The goal of these metrics is to provide more context into ranking player and team efficiency than traditional raw stats you'll see in a box score. For example, there's a significant difference between an offense gaining two rushing yards on third-and-ten and two yards on third-and-one. One run led directly to fourth down (and likely a punt or field goal), while the other moved the chains for a new set of downs.

We've all heard TV broadcasts for years cite that Team X is 10-0 when they rush for over 100 yards as a team. Well, duh, when NFL teams have a lead late in games, they're going to run the football to milk the clock, thus accumulating rushing yards. In the same vein, we all remember back in Week 7 when the Seahawks blew out the Chargers 37-23, but you lost in fantasy football because Austin Ekeler scored a garbage-time touchdown. Was that just me? Oh well.

Not taking away anything from Ekeler, but those garbage time yards and touchdowns when the game is already decided should not count the same as yards and touchdowns in a close game.

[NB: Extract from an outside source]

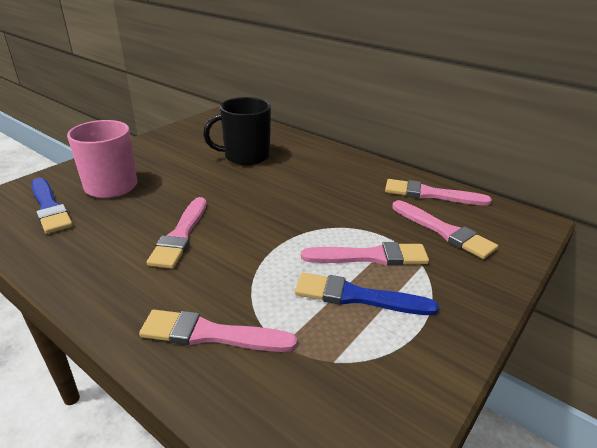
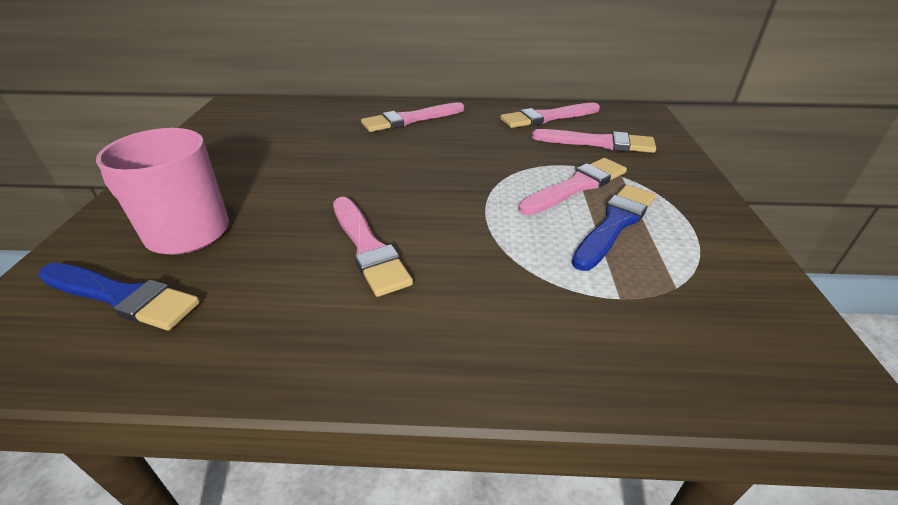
camera: 35 degrees left, 5 degrees up
(211, 334) = (547, 327): pink brush -> pink brush (410, 119)
(245, 156) = (325, 140): black mug -> none
(357, 297) = (615, 224): blue brush -> blue brush turned 150 degrees clockwise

Furthermore, scoring points or moving the ball against a top defense should be weighted more positively than scoring against the 32nd-ranked defense in the NFL and vice versa. If the ultimate goal is to analyze teams with the most information possible, raw numbers aren't it.

That's where modern football statistics and metrics, such as Football Outsiders' Defense-adjusted Value Over Average (DVOA) and expected points added (EPA), can help tell the whole story.

As you can find on Football Outsiders' website, "DVOA measures a team's efficiency by comparing success on every single play to a league average based on situation and opponent."

To go back to our examples, a traditional stat like yards per carry counts the two-yard run on third down the same. It's two yards, whether it's third-and-long or third-and-short. DVOA, on the other hand, accounts for the down and distance. It's also weighing the opponent, so if the Patriots rush for 200 yards against Buffalo's sixth-ranked run defense, it gives the Pats more credit than rushing for the same amount of yardage against Houston's last-place run defense.

Expected points added is similar by taking into account down and distance and field position to define how many points a player or play is worth to a team. Like DVOA, EPA uses a baseline average of how many yards are typically gained in a particular game situation to "measure how well a team performs relative to expectation."

Although they are slightly different, the idea behind them is the same, which is to provide context to each play based on the game situation to get a more accurate ranking of players and teams.

Just because these metrics are new and admittedly a bit nerdy doesn't mean they are bad. In fact, they're making us all smarter as football fans and analysts than the old-school stats.

Here are a few other metrics that we'll use here at Patriots.com with a quick explanation of each:

- Success rate: Like DVOA and EPA, success rate is calculating the result of a play based on down and distance. Typically, the thresholds are gaining 40% of needed yards on first down, 60% of needed yards on second down, or 100% of needed yards on third and fourth down (via Football Outsiders). This metric is a good way to calculate offensive or defensive efficiency on early downs (example: the Pats had an early-down success rate of just 37% against the Jets in Week 8. Due to their early-down struggles, New England lived in third-and-long with an average distance to go of 9.2 yards, leading to just a 31.6% third-down conversion rate).

- Completion Percentage Over Expected (CPOE): CPOE understands that not all completions by quarterbacks are created equal. The metric calculates the probability of a completed pass based on several factors such as field position, down, air yards, yards to go, pass location, and if the quarterback is under pressure. From there, we can separate the difficulty level for a completion in an NFL game (example: Mac Jones completes a five-yard check-down on first down versus a 15-yard crossing route on third-and-12).

- aDOT (Average Depth of Target): this one is pretty easy. It's the average air distance a pass travels divided by the number of pass attempts (example: Mac Jones did not push the ball downfield much against the Colts last week, with an aDOT of just 5.5 yards).